ホテル・ムンバイ(2018年製作の映画)
4.4
テロが起きた時もホテルマンであり続けた従業員の勇気と誇りを描いた映画。

サスペンスやバイオレンスは苦手で普段見ないけど、これは事実だから、目を背けてはいけない気がして観に行った。

無表情で悲しい惨殺が繰り返され、実際のニュース映像が挿入される度、この事件が事実であることを痛感させられ、ますます胸が締めつけられた。
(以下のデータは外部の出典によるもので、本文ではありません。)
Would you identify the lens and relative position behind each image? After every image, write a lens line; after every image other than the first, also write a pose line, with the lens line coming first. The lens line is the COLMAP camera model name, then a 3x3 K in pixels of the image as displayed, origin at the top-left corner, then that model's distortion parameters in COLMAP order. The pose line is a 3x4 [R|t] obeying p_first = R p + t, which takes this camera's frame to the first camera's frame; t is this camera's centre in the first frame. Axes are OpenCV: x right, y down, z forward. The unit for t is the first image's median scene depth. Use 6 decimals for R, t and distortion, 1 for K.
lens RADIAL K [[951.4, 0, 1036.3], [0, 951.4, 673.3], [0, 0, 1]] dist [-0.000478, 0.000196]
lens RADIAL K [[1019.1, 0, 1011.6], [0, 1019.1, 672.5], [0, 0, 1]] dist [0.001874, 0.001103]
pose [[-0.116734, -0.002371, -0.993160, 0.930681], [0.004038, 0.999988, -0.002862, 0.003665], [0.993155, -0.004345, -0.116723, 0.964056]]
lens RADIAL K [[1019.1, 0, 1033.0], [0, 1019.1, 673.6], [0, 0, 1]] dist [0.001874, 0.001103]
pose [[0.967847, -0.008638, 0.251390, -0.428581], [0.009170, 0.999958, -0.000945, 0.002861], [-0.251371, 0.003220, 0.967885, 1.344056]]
実際に逃げることができたのにホテルに残ったスタッフ、一度逃げたのにホテルに戻ったスタッフもいたという。
テロと戦いお客様を守ろうとした彼らの勇気に心から敬意を表したい。

だけど、正直観終わった後、すぐにはその称賛の気持ちは出てこなくて、
テロとは何なんだろう。この事件を起こしたテロリスト達は何を得たんだろう。という虚無感に苛まれて呆然とした。

ヒーローも悪役もいない。
生き抜く人も殺される人もテロリストも全て同じ人間。犯人もまた家族をもつ、家族を愛する人間だと描いている。それぞれが違う正義を信じている。
だからこそ、いつどこで誰が起こすのか予測できない。対策の仕方もわからない。東京オリンピック、大阪万博を目の前にして残った恐怖感はとてつもなく大きかった。

人は簡単に心を操られてしまう。
仕事でお客様と話していても、事実とは異なるネット情報に操られている人、偏ったご近所や友人の噂話に振り回されている人、そんな人をたくさん目にしている。

人の心は強くもあり弱くもある。
正しいか正しくないかは見る側面によって大きく変化する。そのことを忘れず、視野を広く持った考え方を身に付けていきたい。